Doctor: “Did you ever have an experience where you were not able to get your breath?”

Mrs. C: “That’s a very interesting question, Doctor. I’ll tell you why. When I was a child I had diphtheria. I remember fighting trying to get my breath, and the memory of a band of fire around my throat… and faces coming very close to me. I remember my breath, you know… they were trying to decide whether or not to give me a tracheotomy… my grandmother told me. They didn’t, but I do remember all those faces and even now, if anyone gets too close to my face, I feel like my breath is being cut off. It’s the memory of that fear and the distrust of my first dentist.”

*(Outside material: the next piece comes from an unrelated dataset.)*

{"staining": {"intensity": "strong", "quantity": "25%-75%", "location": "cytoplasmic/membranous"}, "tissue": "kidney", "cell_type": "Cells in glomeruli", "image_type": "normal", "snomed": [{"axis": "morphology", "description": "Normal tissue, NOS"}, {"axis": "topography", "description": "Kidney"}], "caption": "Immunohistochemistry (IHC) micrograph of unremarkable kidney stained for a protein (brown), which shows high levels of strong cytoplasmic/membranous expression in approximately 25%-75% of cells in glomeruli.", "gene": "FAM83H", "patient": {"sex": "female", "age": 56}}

The specific fear apparently stems from this experience – it’s generalized so that any doctor coming close in a therapeutic situation triggers the associated feeling of panic. This presumably is what occurred with her first dentist. Using this as a basis for initiating a relearning process, reducing the anxiety and offering support, the doctor at this point switches from gathering information to giving information he interprets and explains past events and suggests change can follow.

Doctor: “Yes, the heads coming close to your face became associated in your mind with the choking and the panic you felt when you were gasping for air. When your first dentist approached you, you panicked. He ignored this, had you held down and intensified your fear. But this can be changed. What we have to cope with is the present.”

Mrs. C: “You sound very psychologically oriented.”

The doctor accepts this recognition of expertise and uses it to expand on his interpretation of suggestion, finally leading to commitment:

Doctor: “I am, and for an important reason. What we have to deal with here, the dominant issue, is your fear, not the condition of your teeth. If I cannot assure you that I will take care of you as a person, then you’ll run away from me in the same way you did from other dentists. And you’ll not get what you want and need.”

Mrs. C: “Yes, that’s right … and as you pointed out, I would not really be reacting to the fear here… the reality of the situation… but rather to the earlier fear rooted in my childhood.”

Doctor: “Exactly. Just as your mind can record and retain a vivid image of something that happened thirty years ago, so it has the capacity to relearn. And that’s what we’re going to talk about now. You are not that child, you do not have diphtheria, you are not going to choke. I will keep you informed in advance at all times what I plan to do and what you may expect in the way of discomfort or lack of it. I will ask for feedback from you as to how you feel about it. In short, you will have a great deal of control over the situation. I believe that my approaching you will not set off the panic button and we will be able to accomplish what you want. Just remember, I will keep in mind at all times how you feel.”

Mrs. C: “All right. Thank you, Doctor, I do feel better now.”

This statement by the patient infers that she feels less anxious. It remains for the clinical iatrosedative encounter to determine this and to continue the fear reduction process.

The concept of determining the specific fear, its origin, interpretation, explanation, suggestion and commitment is a general one. It is used here in a particular manner. Each individual will use it in a way peculiar to himself. The principles are sound. The manner of implementing them is individualistic.